5

I have the following discrete distribution where $p$ is a known constant:

$p(x,p)= \frac{(1-p)^3}{p(1+p)}x^2p^x , (0<p<1), x=0, 1, 2, \ldots$ .

How can I sample from this distribution?

dsaxton
  • 11,397
  • 1
  • 23
  • 45
hy.mao
  • 51
  • 2

3 Answers3

6

This answer develops a simple procedure to generate values from this distribution. It illustrates the procedure, analyzes its scope of application (that is, for which $p$ it might be considered a practical method), and provides executable code.

The Idea

Because

$$x^2 = 2\binom{x}{2} + \binom{x}{1},$$

consider the distributions $f_{p;m}$ given by

$$f_{p;m}(x) \propto \binom{x}{m-1}p^x$$

for $m=3$ and $m=2$.

A recent thread on inverse sampling demonstrates that these distributions count the number of observations of independent Bernoulli$(1-p)$ variables needed before first seeing $m$ successes, with $x+1$ equal to that number. It also shows that the normalizing constant is

$$C(p;m)=\sum_{x=m-1}^\infty \binom{x}{m-1}p^x = \frac{p^{m-1}}{(1-p)^m}.$$

Consider the probabilities in the question,

$$x^2 p^x = \left( 2\binom{x}{2} + \binom{x}{1} \right)p^x = 2 \binom{x}{2}p^x + \binom{x}{1} p^x =2 C(p;3) f_{p;3}(x) + C(p;2) f_{p;2}(x).$$

Consequently, the given distribution is a mixture of $f_{p;3}$ and $f_{p;2}$. The proportions are as $$2C(p;3):C(p;2) = 2p:(1-p).$$ It is simple to sample from a mixture: generate an independent uniform variate $u$ and draw $x$ from $f_{p;2}$ when $u \lt (1-p)/(2p+1-p)$; that is, when $u(1+p) \lt 1-p$, and otherwise draw $x$ from $f_{p;3}$.

(It is evident that this method generalizes: many probability distributions where the chance of $x$ is of the form $P(x)p^x$ for a polynomial $P$, such as $P(x)=x^2$ here, can be expressed as a mixture of these inverse-sampling distributions.)

The Algorithm

These considerations lead to the following simple algorithm to generate one realization of the desired distribution:

Let U ~ Uniform(0,1+p)
If (U < 1-p) then m = 2 else m = 3
x = 0
While (m > 0) {
    x = x + 1
    Let Z ~ Bernoulli(1-p)
    m = m - Z
}
Return x-1

Histograms of some results

These histograms show simulations (based on 100,000 iterations) and the true distribution for a range of values of $p$.

Analysis

How efficient is this?
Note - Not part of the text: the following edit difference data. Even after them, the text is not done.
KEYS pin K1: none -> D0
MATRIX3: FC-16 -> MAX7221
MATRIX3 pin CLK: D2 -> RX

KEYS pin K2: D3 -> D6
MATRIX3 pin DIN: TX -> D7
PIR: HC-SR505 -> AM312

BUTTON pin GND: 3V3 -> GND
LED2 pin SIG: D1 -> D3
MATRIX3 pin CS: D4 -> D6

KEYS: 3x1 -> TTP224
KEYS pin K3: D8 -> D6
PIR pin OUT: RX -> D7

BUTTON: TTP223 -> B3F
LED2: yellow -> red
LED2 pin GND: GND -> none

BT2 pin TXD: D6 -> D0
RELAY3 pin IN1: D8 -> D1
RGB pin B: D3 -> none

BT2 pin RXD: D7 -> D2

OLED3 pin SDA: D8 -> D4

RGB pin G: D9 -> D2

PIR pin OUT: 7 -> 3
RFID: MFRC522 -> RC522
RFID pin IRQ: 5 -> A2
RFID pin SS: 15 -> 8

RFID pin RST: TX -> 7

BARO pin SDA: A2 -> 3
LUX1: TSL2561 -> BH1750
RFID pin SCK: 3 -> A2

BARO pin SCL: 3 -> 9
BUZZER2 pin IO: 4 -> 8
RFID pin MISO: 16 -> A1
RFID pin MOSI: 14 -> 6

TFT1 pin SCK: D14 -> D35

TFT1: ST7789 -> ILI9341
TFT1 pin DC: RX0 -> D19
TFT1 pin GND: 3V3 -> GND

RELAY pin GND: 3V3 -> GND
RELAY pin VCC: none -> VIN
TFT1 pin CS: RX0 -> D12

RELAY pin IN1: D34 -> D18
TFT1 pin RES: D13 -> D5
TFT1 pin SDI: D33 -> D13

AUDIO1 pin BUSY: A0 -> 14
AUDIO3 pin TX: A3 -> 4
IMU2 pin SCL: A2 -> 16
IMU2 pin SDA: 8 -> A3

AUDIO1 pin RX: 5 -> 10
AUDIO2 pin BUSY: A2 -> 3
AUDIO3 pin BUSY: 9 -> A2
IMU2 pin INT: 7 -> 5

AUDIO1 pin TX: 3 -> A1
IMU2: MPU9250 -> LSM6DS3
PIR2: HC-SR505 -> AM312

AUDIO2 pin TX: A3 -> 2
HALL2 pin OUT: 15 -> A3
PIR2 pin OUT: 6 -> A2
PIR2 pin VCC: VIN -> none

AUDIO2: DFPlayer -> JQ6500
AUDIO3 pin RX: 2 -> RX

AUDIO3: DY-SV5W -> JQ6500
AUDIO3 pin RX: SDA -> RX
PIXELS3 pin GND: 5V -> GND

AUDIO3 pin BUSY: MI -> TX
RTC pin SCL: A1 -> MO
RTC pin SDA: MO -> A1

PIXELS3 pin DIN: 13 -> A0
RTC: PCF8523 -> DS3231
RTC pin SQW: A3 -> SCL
The expectation of $x+1$ under the distribution $f_{p;m}$ is readily computed; it equals $m/(1-p)$. Therefore the expected number of trials (that is, values of Z to generate in the algorithm) is

$$\left((1-p) \frac{2}{1-p} + (2p) \frac{3}{1-p}\right) / (1-p+2p) = 2 \frac{1+2p}{1-p^2}.$$

Add one more for generating U. The total is close to $3$ for small values of $p$. As $p$ approaches $1$, this count asymptotically is

$$1 + 2\frac{1 + 2p}{(1-p)(1+p)} \approx \frac{3}{1-p}.$$

This shows us that the algorithm will, on the average, be reasonably quick for $p \lt 2/3$ (taking up to ten easy steps) and not too bad for $p \lt 0.97$ (taking under a hundred steps).

Code

Here is the R code used to implement the algorithm and produce the figures. A $\chi^2$ test will show that the simulated results do not differ significantly from the expected frequencies.

sample <- function(p) {
  m <- ifelse(runif(1, max=1+p) < 1-p, 2, 3)
  x <- 0
  while (m > 0) {
    x <- x + 1
    m <- m - (runif(1) > p)
  }
  return(x-1)
}
n <- 1e5
set.seed(17)
par(mfcol=c(2,3))
for (p in c(1/5, 1/2, 9/10)) {

  # Simulate and summarize.
  x <- replicate(n, sample(p))
  y <- table(x)

  # Compute the true distribution for comparison.
  k <- as.numeric(names(y))
  theta <- sapply(k, function(i) i^2 * p^i) * (1-p)^3 / (p^2 + p)
  names(theta) <- names(y)

  # Plot both.
  barplot(y/n, main=paste("Simulation for", format(p, digits=2)),
          border="#00000010")
  barplot(theta, main=paste("Distribution for", format(p, digits=2)),
          border="#00000010")
}
whuber
  • 281,159
  • 54
  • 637
  • 1,101
2

Draw $u$ from a uniform$(0, 1)$ distribution and let $x$ be the smallest value of $k$ for which $\sum_{j=0}^{k} \frac{(1 - p)^3}{p (1 + p)} j^2 p^j > u$. Then $x$ will be a realization from the desired distribution.

dsaxton
  • 11,397
  • 1
  • 23
  • 45
  • May be clearer to write $x = \min k \text{ subject to } \sum_j^k \ldots > u$. As written, it's not terribly clear what is being minimized and that $x$ equals the optimal $k$. – Matthew Gunn May 23 '16 at 16:10
2

@dsaxton's approach is known as inverse transform sampling and is probably the way to go for a problem like this. To be a bit more explicit, the approach is:

  1. Draw $u$ from uniform distribution on (0,1).
  2. Compute $x = F^{-1}(u)$ where $F^{-1}$ is the inverse of the cumulative distribution function.

Computing $x = F^{-1}(u)$ is equivalent to finding the integer $x$ that is the solution to: $$ \text{minimize} \quad x \quad \text{subject to} \sum_{j=0}^x \frac{(1 - p)^3}{p(1+p)} j^2p^j \geq u $$

Quick pseudo code to do this numerically:

  1. Construct a vector $\boldsymbol{m}$ such that $m_j = \frac{(1 - p)^3}{p(1+p)} j^2p^j$.
  2. Create a vector $\boldsymbol{c}$ such that $c_j = \sum_{k=0}^j m_j$.
  3. Find the minimum index $x$ such that $c_x \geq u$.
Matthew Gunn
  • 20,541
  • 1
  • 47
  • 85